The classic optimization technique to trade memory for cycles...
I would recommend having a look at an optimised BLAS library, such as the Intel MKL or the AMD ACML. Based on your description I would assume that you'd be after the SGEMV level 2 matrix-vector routine, to do y = A*x style operations.
If you really want to implement something yourself, using the (available) SSE..SSE4 and AVX instruction sets can offer significant performance improvements in some cases, although this is exactly what a good BLAS library will be doing. You also need to think alot about cache friendly data access patterns.
I don't know if this is applicable in your case, but can you operate on "chunks" of vectors at a time?? So rather than repeatedly doing an y = A*x style operation can you operate on blocks of [y1 y2 ... yn] = A * [x1 x2 ... xn]. If so, this means that you could use an optimised matrix-matrix routine, such as SGEMM. Due to the data access patterns this may be significantly more efficient than repeated calls to SGEMV. If it were me, I would try to go down this path...
Hope this helps.
If you know the vectors in advance (e.g., doing all 240k at once), you'd get a better speedup by parallelising the loop than by going to SSE. If you've already taken that step, or you don't know them all at once, SSE could be a big benefit.
If the memory is contiguous, then don't worry too much about the memory operations.

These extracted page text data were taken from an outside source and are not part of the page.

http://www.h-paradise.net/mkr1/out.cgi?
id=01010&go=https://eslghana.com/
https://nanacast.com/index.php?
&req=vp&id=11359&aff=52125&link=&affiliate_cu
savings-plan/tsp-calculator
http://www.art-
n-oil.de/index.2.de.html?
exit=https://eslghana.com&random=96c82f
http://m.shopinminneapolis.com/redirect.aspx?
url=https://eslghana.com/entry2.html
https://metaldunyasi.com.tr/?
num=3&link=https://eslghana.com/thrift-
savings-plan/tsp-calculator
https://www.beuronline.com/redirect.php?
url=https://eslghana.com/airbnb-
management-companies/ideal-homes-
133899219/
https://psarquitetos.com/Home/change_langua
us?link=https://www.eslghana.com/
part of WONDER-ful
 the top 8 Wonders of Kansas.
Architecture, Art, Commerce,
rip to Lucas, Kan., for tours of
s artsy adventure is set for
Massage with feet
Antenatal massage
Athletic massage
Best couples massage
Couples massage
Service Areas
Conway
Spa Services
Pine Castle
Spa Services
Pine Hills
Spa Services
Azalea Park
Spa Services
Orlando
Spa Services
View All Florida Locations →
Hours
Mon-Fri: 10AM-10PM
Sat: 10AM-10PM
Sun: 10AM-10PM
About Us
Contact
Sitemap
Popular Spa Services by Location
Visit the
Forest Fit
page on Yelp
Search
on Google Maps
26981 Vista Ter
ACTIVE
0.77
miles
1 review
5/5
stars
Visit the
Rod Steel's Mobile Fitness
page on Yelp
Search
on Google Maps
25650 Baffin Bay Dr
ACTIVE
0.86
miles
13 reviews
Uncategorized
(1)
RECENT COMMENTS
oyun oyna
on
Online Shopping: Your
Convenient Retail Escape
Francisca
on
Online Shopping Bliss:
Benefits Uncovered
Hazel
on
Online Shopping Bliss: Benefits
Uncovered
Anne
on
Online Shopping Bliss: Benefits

If you've got a linked list or something then you're in trouble, but it should be able to keep up without too much problem.
5x5 is a funny size, but you could do at least 4 flops in one SSE instruction and try to cut your arithmetic overheads. You don't need the Intel compiler, but it might be better, I've heard legends about how it's much better with arithmetic code. Visual Studio has intrinsics for dealing with SSE2, and I think up to SSE4 depending on what you need. Of course, you'd have to roll it yourself. Grabbing a library might be the smart move here.